The IEA has stated that due to the tight supply expected in 2024, there will be a limited increase in global LNG output, which will restrain demand growth, particularly in Europe and the mature markets of Asia. This year, LNG supplies are projected to grow by 3.5%, a significant drop from the 8% growth rate between 2016–20.
Gas availability remained relatively constrained in 2023 due to the limited increase in global LNG production, which was below expectations. Consequently, the IEA report shows that the production growth was insufficient to counterbalance the ongoing decrease in Russian piped gas deliveries to Europe.
Additionally, the expansion in supply was heavily concentrated geographically, with the US emerging as the top LNG exporter globally, responsible for 80% of the additional LNG supply in 2023, it said.

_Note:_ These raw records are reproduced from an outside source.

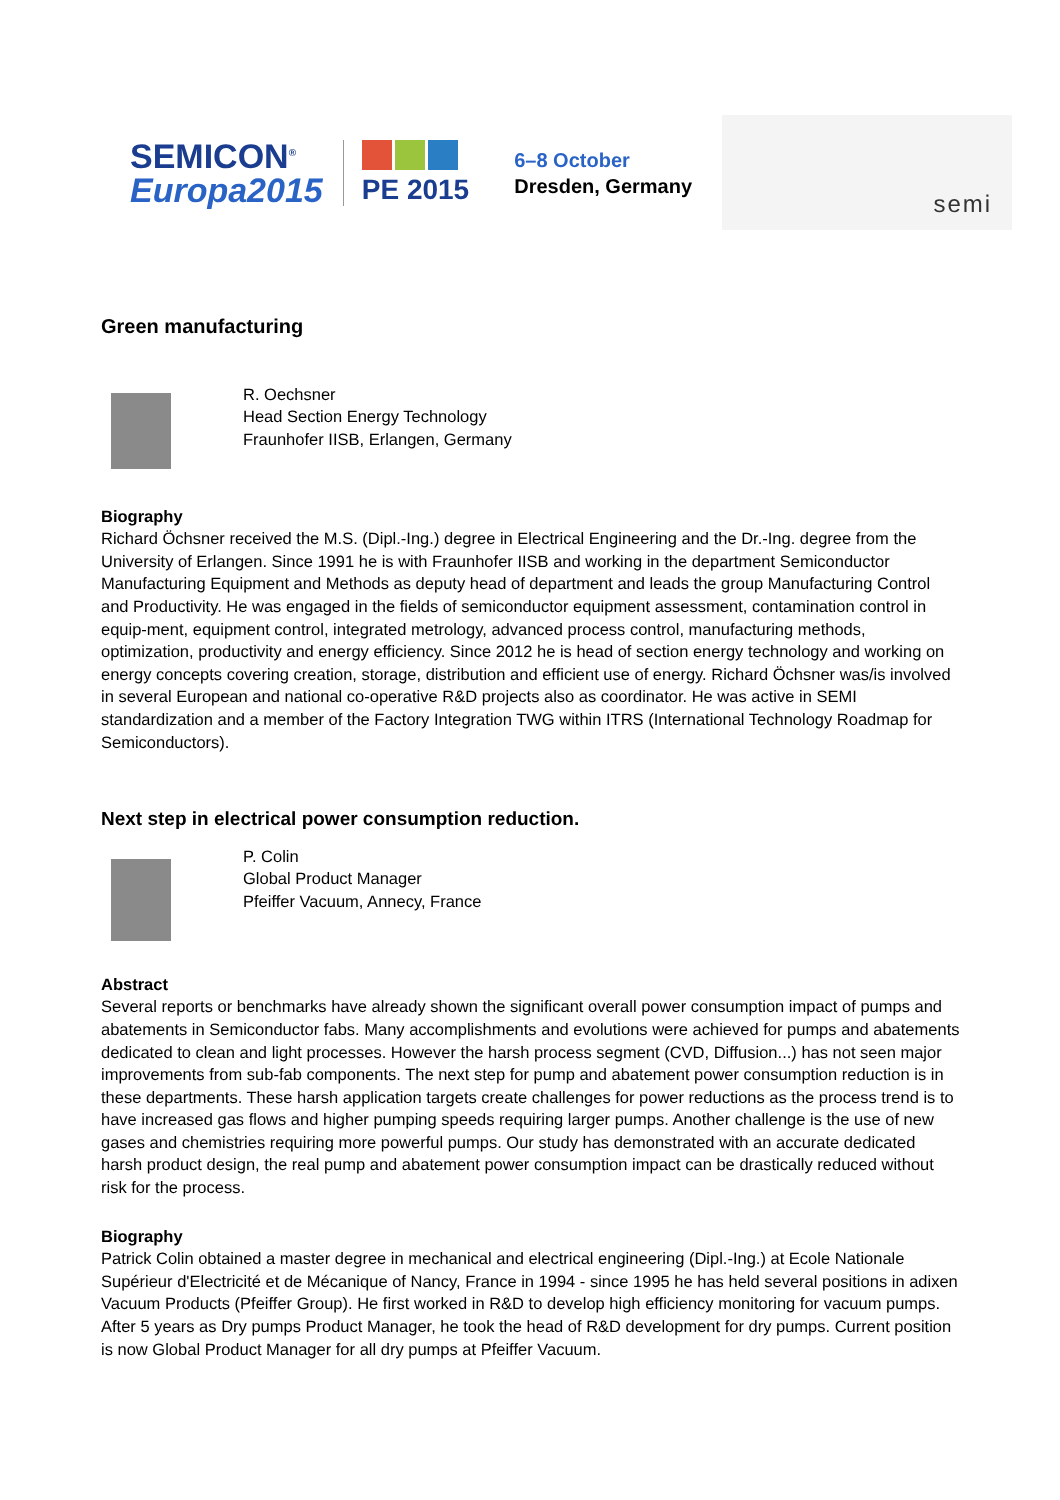SEMICON<sup>®</sup>
Europa2015
PE 2015
6–8 October
Dresden, Germany
semi
Green manufacturing
R. Oechsner
Head Section Energy Technology
Fraunhofer IISB, Erlangen, Germany
Biography
Richard Öchsner received the M.S. (Dipl.-Ing.) degree in Electrical Engineering and the Dr.-Ing. degree from the University of Erlangen. Since 1991 he is with Fraunhofer IISB and working in the department Semiconductor Manufacturing Equipment and Methods as deputy head of department and leads the group Manufacturing Control and Productivity. He was engaged in the fields of semiconductor equipment assessment, contamination control in equip-ment, equipment control, integrated metrology, advanced process control, manufacturing methods, optimization, productivity and energy efficiency. Since 2012 he is head of section energy technology and working on energy concepts covering creation, storage, distribution and efficient use of energy. Richard Öchsner was/is involved in several European and national co-operative R&D projects also as coordinator. He was active in SEMI standardization and a member of the Factory Integration TWG within ITRS (International Technology Roadmap for Semiconductors).
Next step in electrical power consumption reduction.
P. Colin
Global Product Manager
Pfeiffer Vacuum, Annecy, France
Abstract
Several reports or benchmarks have already shown the significant overall power consumption impact of pumps and abatements in Semiconductor fabs. Many accomplishments and evolutions were achieved for pumps and abatements dedicated to clean and light processes. However the harsh process segment (CVD, Diffusion...) has not seen major improvements from sub-fab components. The next step for pump and abatement power consumption reduction is in these departments. These harsh application targets create challenges for power reductions as the process trend is to have increased gas flows and higher pumping speeds requiring larger pumps. Another challenge is the use of new gases and chemistries requiring more powerful pumps. Our study has demonstrated with an accurate dedicated harsh product design, the real pump and abatement power consumption impact can be drastically reduced without risk for the process.
Biography
Patrick Colin obtained a master degree in mechanical and electrical engineering (Dipl.-Ing.) at Ecole Nationale Supérieur d'Electricité et de Mécanique of Nancy, France in 1994 - since 1995 he has held several positions in adixen Vacuum Products (Pfeiffer Group). He first worked in R&D to develop high efficiency monitoring for vacuum pumps. After 5 years as Dry pumps Product Manager, he took the head of R&D development for dry pumps. Current position is now Global Product Manager for all dry pumps at Pfeiffer Vacuum.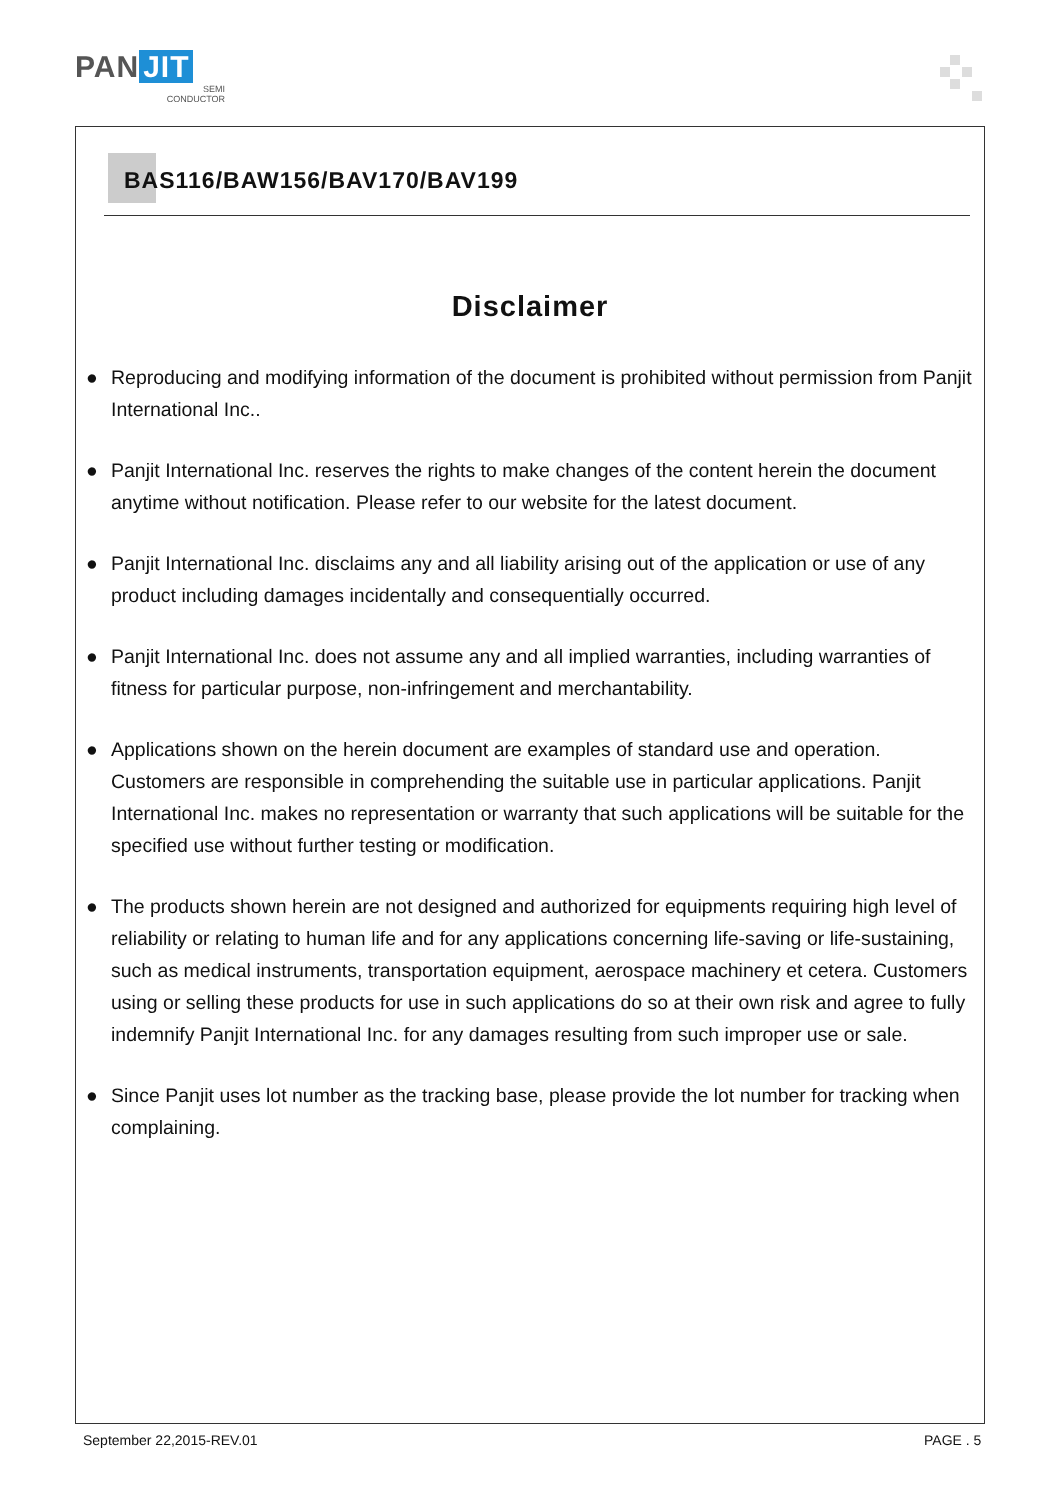PAN JIT
SEMI
CONDUCTOR
BAS116/BAW156/BAV170/BAV199
Disclaimer
● Reproducing and modifying information of the document is prohibited without permission from Panjit International Inc..
● Panjit International Inc. reserves the rights to make changes of the content herein the document anytime without notification. Please refer to our website for the latest document.
● Panjit International Inc. disclaims any and all liability arising out of the application or use of any product including damages incidentally and consequentially occurred.
● Panjit International Inc. does not assume any and all implied warranties, including warranties of fitness for particular purpose, non-infringement and merchantability.
● Applications shown on the herein document are examples of standard use and operation. Customers are responsible in comprehending the suitable use in particular applications. Panjit International Inc. makes no representation or warranty that such applications will be suitable for the specified use without further testing or modification.
● The products shown herein are not designed and authorized for equipments requiring high level of reliability or relating to human life and for any applications concerning life-saving or life-sustaining, such as medical instruments, transportation equipment, aerospace machinery et cetera. Customers using or selling these products for use in such applications do so at their own risk and agree to fully indemnify Panjit International Inc. for any damages resulting from such improper use or sale.
● Since Panjit uses lot number as the tracking base, please provide the lot number for tracking when complaining.
September 22,2015-REV.01 PAGE . 5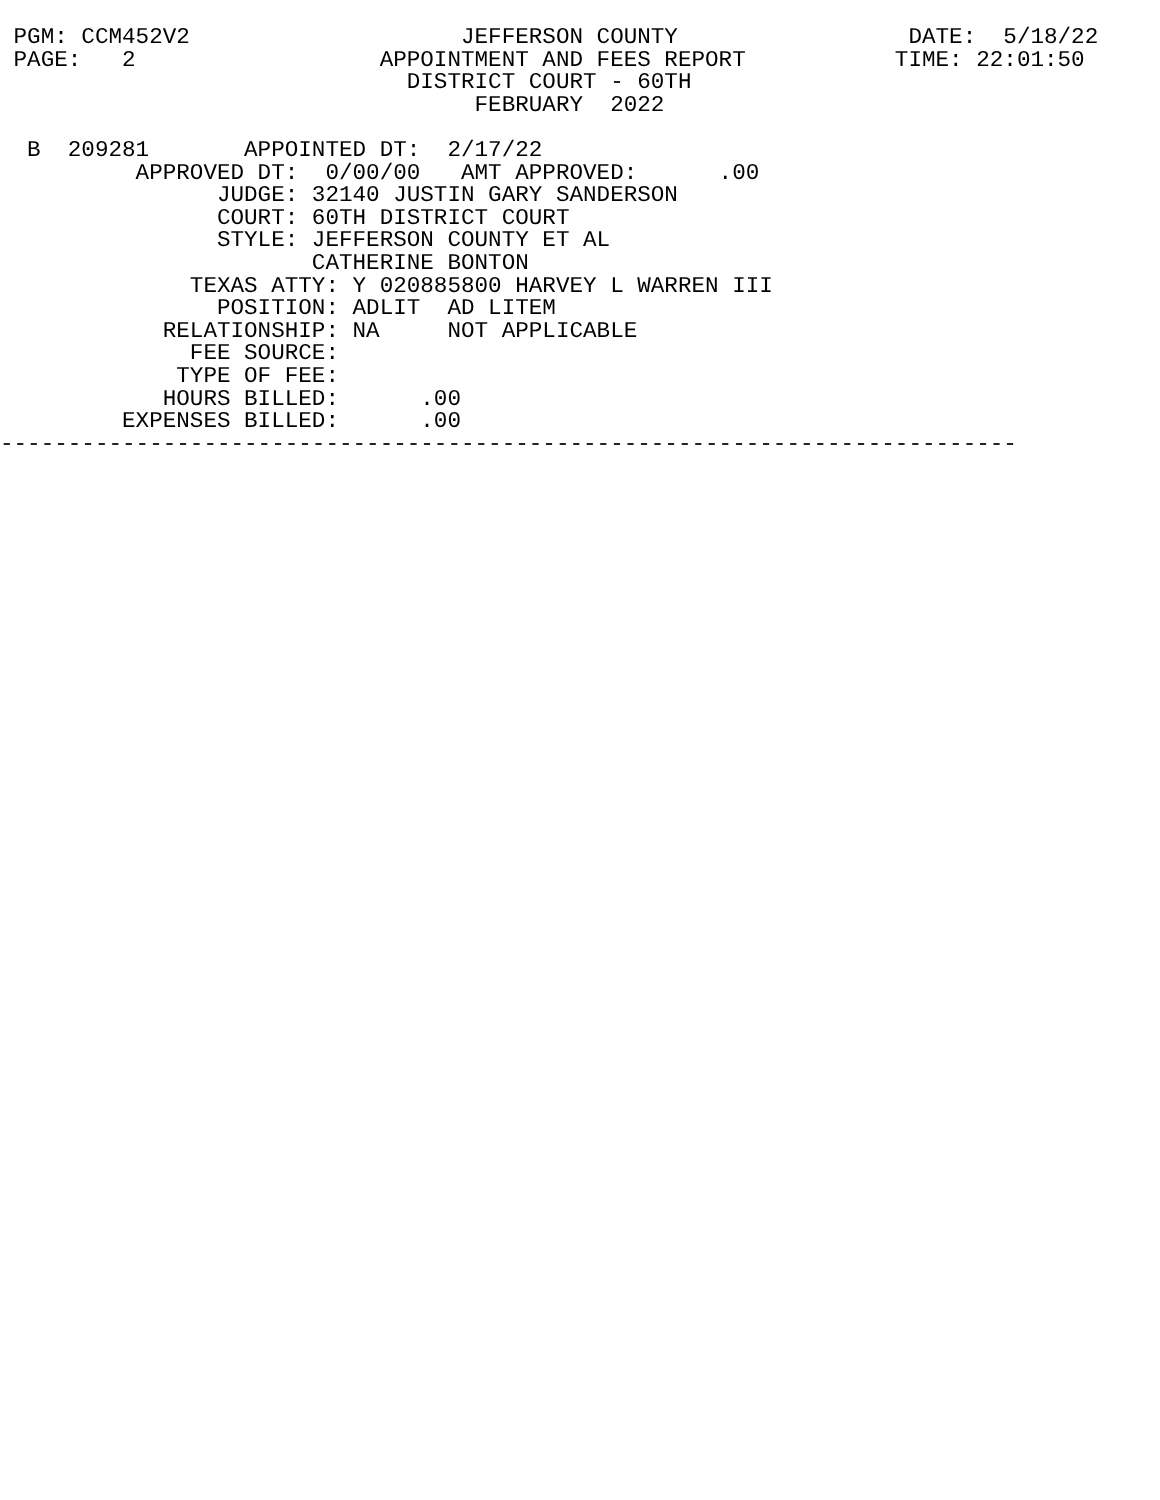PGM: CCM452V2                    JEFFERSON COUNTY                 DATE:  5/18/22
 PAGE:   2                  APPOINTMENT AND FEES REPORT           TIME: 22:01:50
                              DISTRICT COURT - 60TH
                                   FEBRUARY  2022

  B  209281       APPOINTED DT:  2/17/22
          APPROVED DT:  0/00/00   AMT APPROVED:      .00
                JUDGE: 32140 JUSTIN GARY SANDERSON
                COURT: 60TH DISTRICT COURT
                STYLE: JEFFERSON COUNTY ET AL
                       CATHERINE BONTON
              TEXAS ATTY: Y 020885800 HARVEY L WARREN III
                POSITION: ADLIT  AD LITEM
            RELATIONSHIP: NA     NOT APPLICABLE
              FEE SOURCE:
             TYPE OF FEE:
            HOURS BILLED:      .00
         EXPENSES BILLED:      .00
---------------------------------------------------------------------------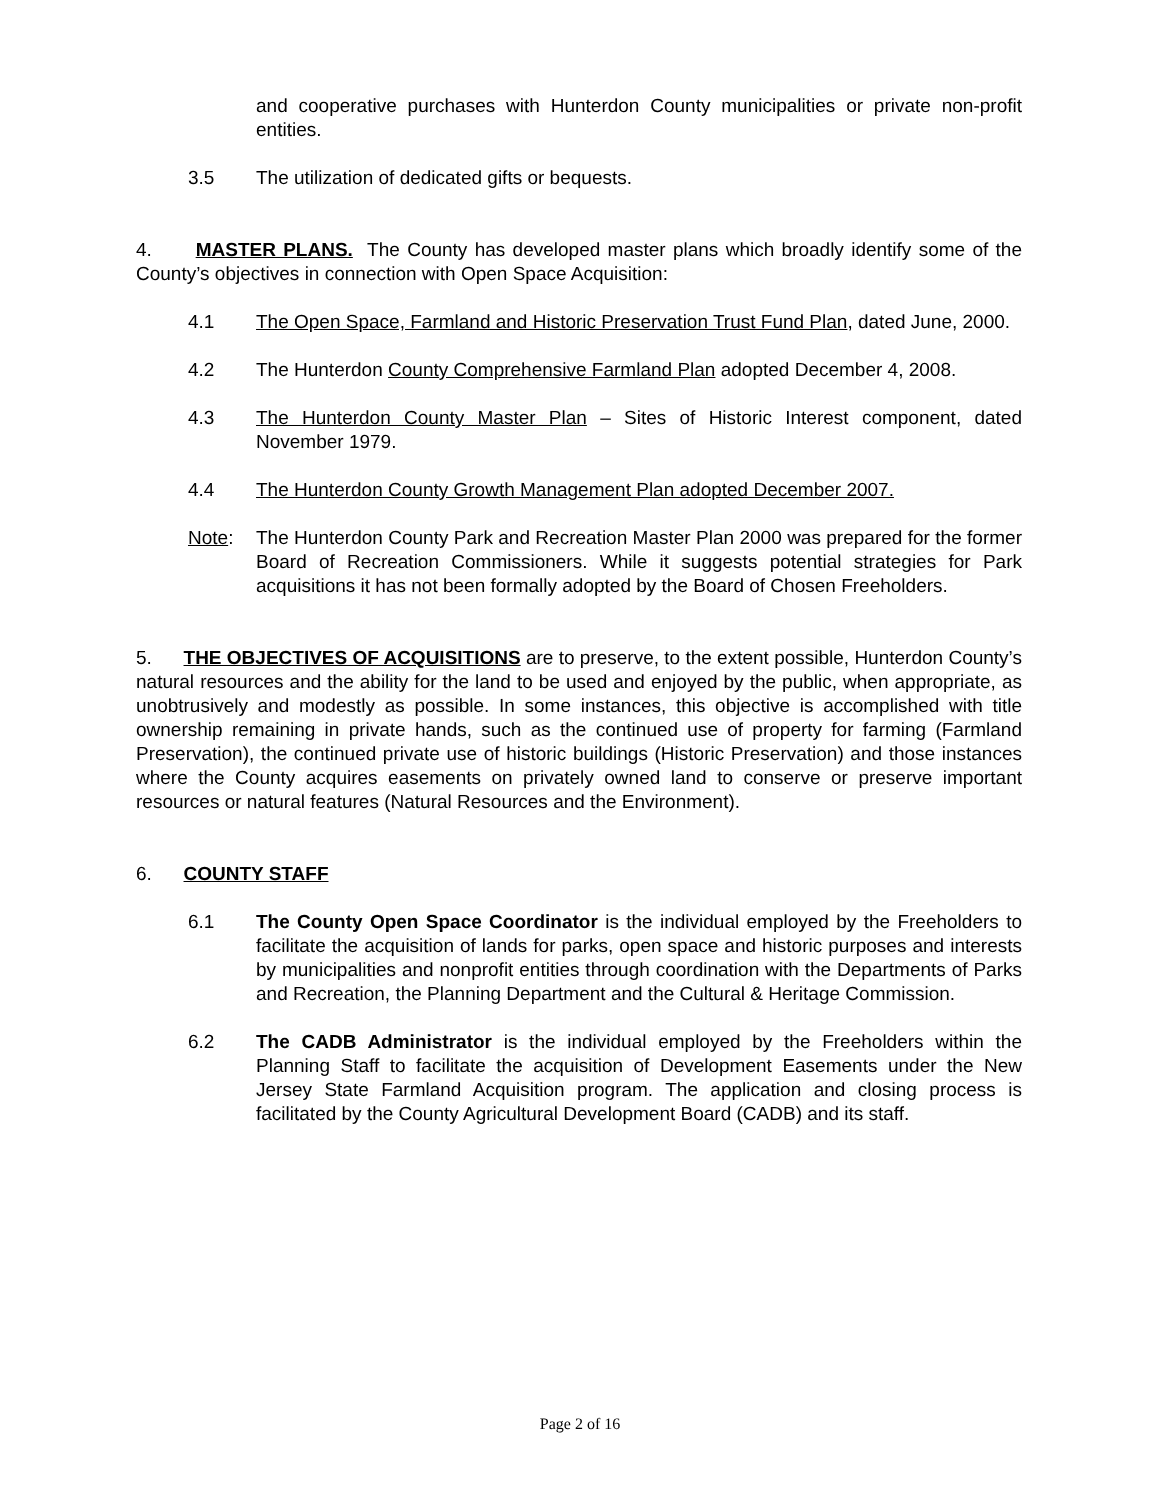and cooperative purchases with Hunterdon County municipalities or private non-profit entities.
3.5 The utilization of dedicated gifts or bequests.
4. MASTER PLANS. The County has developed master plans which broadly identify some of the County’s objectives in connection with Open Space Acquisition:
4.1 The Open Space, Farmland and Historic Preservation Trust Fund Plan, dated June, 2000.
4.2 The Hunterdon County Comprehensive Farmland Plan adopted December 4, 2008.
4.3 The Hunterdon County Master Plan – Sites of Historic Interest component, dated November 1979.
4.4 The Hunterdon County Growth Management Plan adopted December 2007.
Note: The Hunterdon County Park and Recreation Master Plan 2000 was prepared for the former Board of Recreation Commissioners. While it suggests potential strategies for Park acquisitions it has not been formally adopted by the Board of Chosen Freeholders.
5. THE OBJECTIVES OF ACQUISITIONS are to preserve, to the extent possible, Hunterdon County’s natural resources and the ability for the land to be used and enjoyed by the public, when appropriate, as unobtrusively and modestly as possible. In some instances, this objective is accomplished with title ownership remaining in private hands, such as the continued use of property for farming (Farmland Preservation), the continued private use of historic buildings (Historic Preservation) and those instances where the County acquires easements on privately owned land to conserve or preserve important resources or natural features (Natural Resources and the Environment).
6. COUNTY STAFF
6.1 The County Open Space Coordinator is the individual employed by the Freeholders to facilitate the acquisition of lands for parks, open space and historic purposes and interests by municipalities and nonprofit entities through coordination with the Departments of Parks and Recreation, the Planning Department and the Cultural & Heritage Commission.
6.2 The CADB Administrator is the individual employed by the Freeholders within the Planning Staff to facilitate the acquisition of Development Easements under the New Jersey State Farmland Acquisition program. The application and closing process is facilitated by the County Agricultural Development Board (CADB) and its staff.
Page 2 of 16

Keisuke Sadamori, IEA director of energy markets and security, said in a statement: “The global gas market is entering a new period as the world gradually emerges from an energy crisis that had profound impacts on both the supply and demand sides.”
The global LNG industry has experienced significant shifts in demand and supply dynamics due to geopolitical tensions, as well as market uncertainties. While the LNG market has gradually rebalanced in 2023, geopolitical factors continue to pose risks and challenges for the industry in 2024.
As the industry navigates through these challenges, the focus remains on LNG investments, contracting activities, and the evolving energy transition landscape. With global gas demand expected to grow in 2024, the industry must address constraints in LNG production to meet the rising demand.